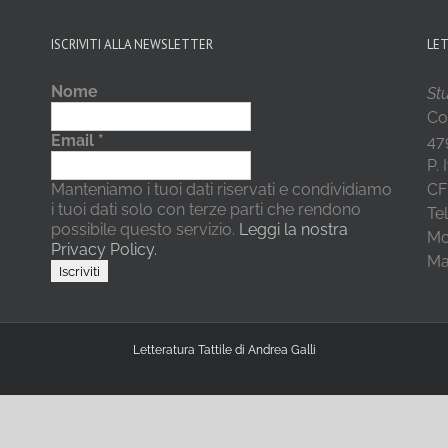
ISCRIVITI ALLA NEWSLETTER
LE
Nome
Stu
Co
Email
*
479
P.
Manteniamo i tuoi dati riservati e condividiamo
CF
i tuoi dati solo con terze parti che rendono
Te
possibile questo servizio.
Leggi la nostra
Mo
Privacy Policy.
Mai
Letteratura Tattile di Andrea Galli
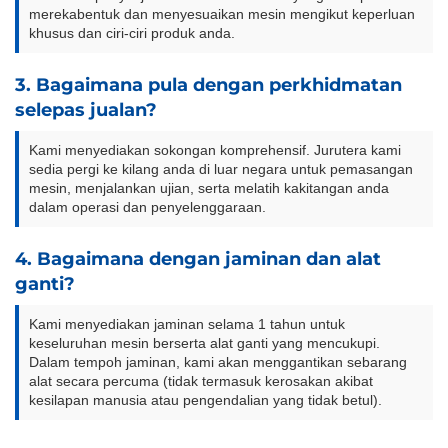
merekabentuk dan menyesuaikan mesin mengikut keperluan
khusus dan ciri-ciri produk anda.
3. Bagaimana pula dengan perkhidmatan
selepas jualan?
Kami menyediakan sokongan komprehensif. Jurutera kami
sedia pergi ke kilang anda di luar negara untuk pemasangan
mesin, menjalankan ujian, serta melatih kakitangan anda
dalam operasi dan penyelenggaraan.
4. Bagaimana dengan jaminan dan alat
ganti?
Kami menyediakan jaminan selama 1 tahun untuk
keseluruhan mesin berserta alat ganti yang mencukupi.
Dalam tempoh jaminan, kami akan menggantikan sebarang
alat secara percuma (tidak termasuk kerosakan akibat
kesilapan manusia atau pengendalian yang tidak betul).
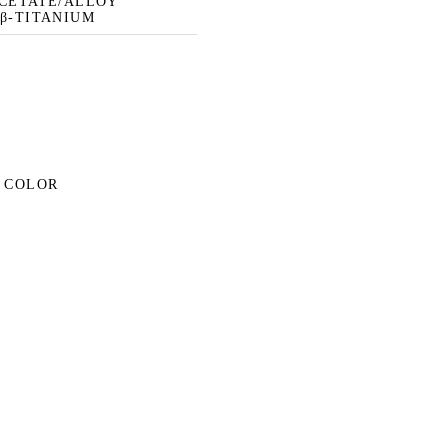
ACETATE/ALLOY
 β-TITANIUM
W COLOR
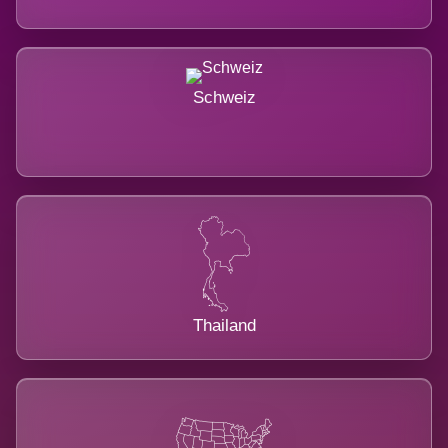
Schweiz
Thailand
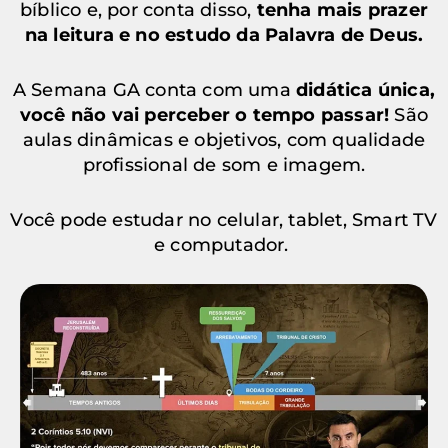
bíblico e, por conta disso,
tenha mais prazer
na leitura e no estudo da Palavra de Deus.
A Semana GA conta com uma
didática única,
você não vai perceber o tempo passar!
São
aulas dinâmicas e objetivos, com qualidade
profissional de som e imagem.
Você pode estudar no celular, tablet, Smart TV
e computador.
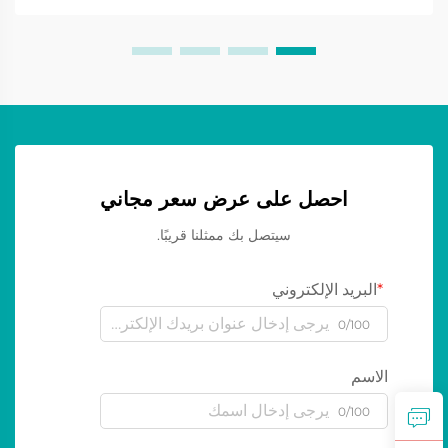
احصل على عرض سعر مجاني
سيتصل بك ممثلنا قريبًا.
البريد الإلكتروني
0/100
الاسم
0/100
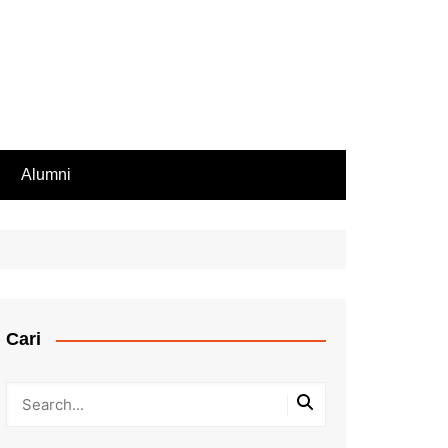
Alumni
Rekomendasi PIP
iswa Aktif
endasi Beasiswa
Cari
bilan Rapor
ir Rapor, Ijazah,
ip Nilai
Kesalahan Penulisan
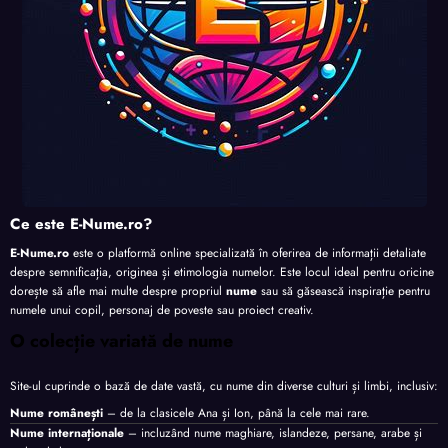
Ce este E-Nume.ro?
E-Nume.ro
este o platformă online specializată în oferirea de informații detaliate
despre semnificația, originea și etimologia numelor. Este locul ideal pentru oricine
dorește să afle mai multe despre propriul
nume
sau să găsească inspirație pentru
numele unui copil, personaj de poveste sau proiect creativ.
O colecție variată de nume
Site-ul cuprinde o bază de date vastă, cu nume din diverse culturi și limbi, inclusiv:
Nume românești
– de la clasicele Ana și Ion, până la cele mai rare.
Nume internaționale
– incluzând nume maghiare, islandeze, persane, arabe și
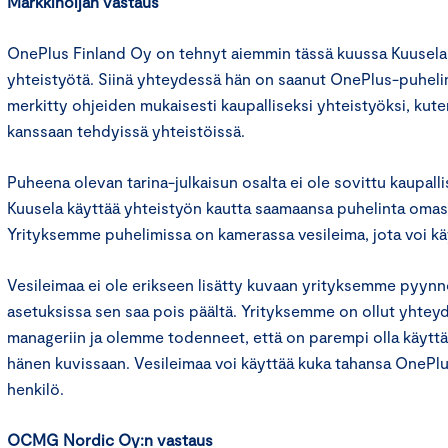
Markkinoijan vastaus
OnePlus Finland Oy on tehnyt aiemmin tässä kuussa Kuuselan
yhteistyötä. Siinä yhteydessä hän on saanut OnePlus-puheli
merkitty ohjeiden mukaisesti kaupalliseksi yhteistyöksi, ku
kanssaan tehdyissä yhteistöissä.
Puheena olevan tarina-julkaisun osalta ei ole sovittu kaupall
Kuusela käyttää yhteistyön kautta saamaansa puhelinta omas
Yrityksemme puhelimissa on kamerassa vesileima, jota voi kä
Vesileimaa ei ole erikseen lisätty kuvaan yrityksemme pyyn
asetuksissa sen saa pois päältä. Yrityksemme on ollut yhtey
manageriin ja olemme todenneet, että on parempi olla käyttä
hänen kuvissaan. Vesileimaa voi käyttää kuka tahansa OnePl
henkilö.
OCMG Nordic Oy:n vastaus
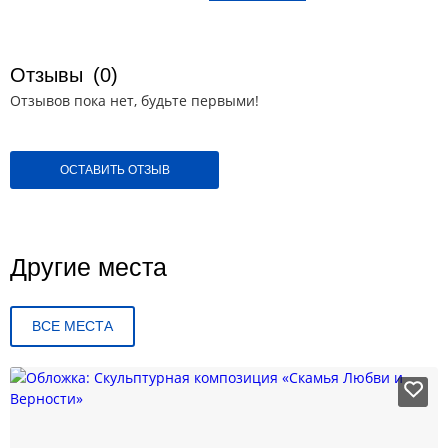
Отзывы
(0)
Отзывов пока нет, будьте первыми!
ОСТАВИТЬ ОТЗЫВ
Другие места
ВСЕ МЕСТА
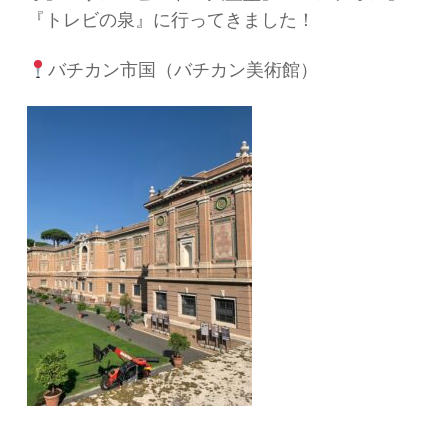
『トレビの泉』に行ってきました！
バチカン市国（バチカン美術館）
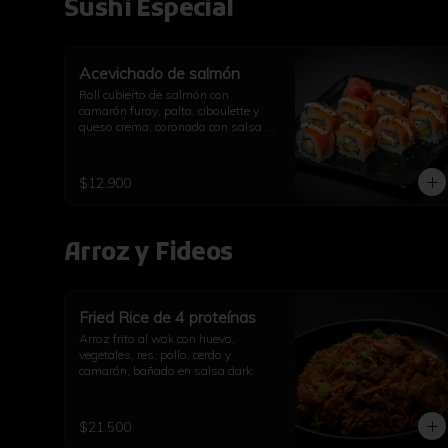
Sushi Especial
Acevichado de salmón
Roll cubierto de salmón con 
camarón furay, palta, ciboulette y 
queso crema, coronado con salsa 
acevichada.
$12.900
Arroz y Fideos
Fried Rice de 4 proteínas
Arroz frito al wok con huevo, 
vegetales, res, pollo, cerdo y 
camarón, bañado en salsa dark.
$21.500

***

__Required action__.
Turn the text read from every one of the records into a single numbered list with one line per item, skipping blank lines and leaving out the pictures.

__Solution below__.
1. ISCRIVITI ALLA NEWSLETTER
2. LE
3. Nome
4. Stu
5. Co
6. Email
7. *
8. 479
9. P.
10. Manteniamo i tuoi dati riservati e condividiamo
11. CF
12. i tuoi dati solo con terze parti che rendono
13. Te
14. possibile questo servizio.
15. Leggi la nostra
16. Mo
17. Privacy Policy.
18. Mai
19. Letteratura Tattile di Andrea Galli
20. merekabentuk dan menyesuaikan mesin mengikut keperluan
21. khusus dan ciri-ciri produk anda.
22. 3. Bagaimana pula dengan perkhidmatan
23. selepas jualan?
24. Kami menyediakan sokongan komprehensif. Jurutera kami
25. sedia pergi ke kilang anda di luar negara untuk pemasangan
26. mesin, menjalankan ujian, serta melatih kakitangan anda
27. dalam operasi dan penyelenggaraan.
28. 4. Bagaimana dengan jaminan dan alat
29. ganti?
30. Kami menyediakan jaminan selama 1 tahun untuk
31. keseluruhan mesin berserta alat ganti yang mencukupi.
32. Dalam tempoh jaminan, kami akan menggantikan sebarang
33. alat secara percuma (tidak termasuk kerosakan akibat
34. kesilapan manusia atau pengendalian yang tidak betul).
35. ACETATE/ALLOY
36.  β-TITANIUM
37. W COLOR
38. Schweiz
39. Thailand
40. bíblico e, por conta disso,
41. tenha mais prazer
42. na leitura e no estudo da Palavra de Deus.
43. A Semana GA conta com uma
44. didática única,
45. você não vai perceber o tempo passar!
46. São
47. aulas dinâmicas e objetivos, com qualidade
48. profissional de som e imagem.
49. Você pode estudar no celular, tablet, Smart TV
50. e computador.
51. احصل على عرض سعر مجاني
52. سيتصل بك ممثلنا قريبًا.
53. البريد الإلكتروني
54. 0/100
55. الاسم
56. 0/100
57. Alumni
58. Rekomendasi PIP
59. iswa Aktif
60. endasi Beasiswa
61. Cari
62. bilan Rapor
63. ir Rapor, Ijazah,
64. ip Nilai
65. Kesalahan Penulisan
66. Ce este E-Nume.ro?
67. E-Nume.ro
68. este o platformă online specializată în oferirea de informații detaliate
69. despre semnificația, originea și etimologia numelor. Este locul ideal pentru oricine
70. dorește să afle mai multe despre propriul
71. nume
72. sau să găsească inspirație pentru
73. numele unui copil, personaj de poveste sau proiect creativ.
74. O colecție variată de nume
75. Site-ul cuprinde o bază de date vastă, cu nume din diverse culturi și limbi, inclusiv:
76. Nume românești
77. – de la clasicele Ana și Ion, până la cele mai rare.
78. Nume internaționale
79. – incluzând nume maghiare, islandeze, persane, arabe și
80. Markkinoijan vastaus
81. OnePlus Finland Oy on tehnyt aiemmin tässä kuussa Kuuselan
82. yhteistyötä. Siinä yhteydessä hän on saanut OnePlus-puheli
83. merkitty ohjeiden mukaisesti kaupalliseksi yhteistyöksi, ku
84. kanssaan tehdyissä yhteistöissä.
85. Puheena olevan tarina-julkaisun osalta ei ole sovittu kaupall
86. Kuusela käyttää yhteistyön kautta saamaansa puhelinta omas
87. Yrityksemme puhelimissa on kamerassa vesileima, jota voi kä
88. Vesileimaa ei ole erikseen lisätty kuvaan yrityksemme pyyn
89. asetuksissa sen saa pois päältä. Yrityksemme on ollut yhtey
90. manageriin ja olemme todenneet, että on parempi olla käyttä
91. hänen kuvissaan. Vesileimaa voi käyttää kuka tahansa OnePl
92. henkilö.
93. OCMG Nordic Oy:n vastaus
94. Отзывы
95. (0)
96. Отзывов пока нет, будьте первыми!
97. ОСТАВИТЬ ОТЗЫВ
98. Другие места
99. ВСЕ МЕСТА
100. 『トレビの泉』に行ってきました！
101. バチカン市国（バチカン美術館）
102. Sushi Especial
103. Acevichado de salmón
104. Roll cubierto de salmón con 
105. camarón furay, palta, ciboulette y 
106. queso crema, coronado con salsa 
107. acevichada.
108. $12.900
109. Arroz y Fideos
110. Fried Rice de 4 proteínas
111. Arroz frito al wok con huevo, 
112. vegetales, res, pollo, cerdo y 
113. camarón, bañado en salsa dark.
114. $21.500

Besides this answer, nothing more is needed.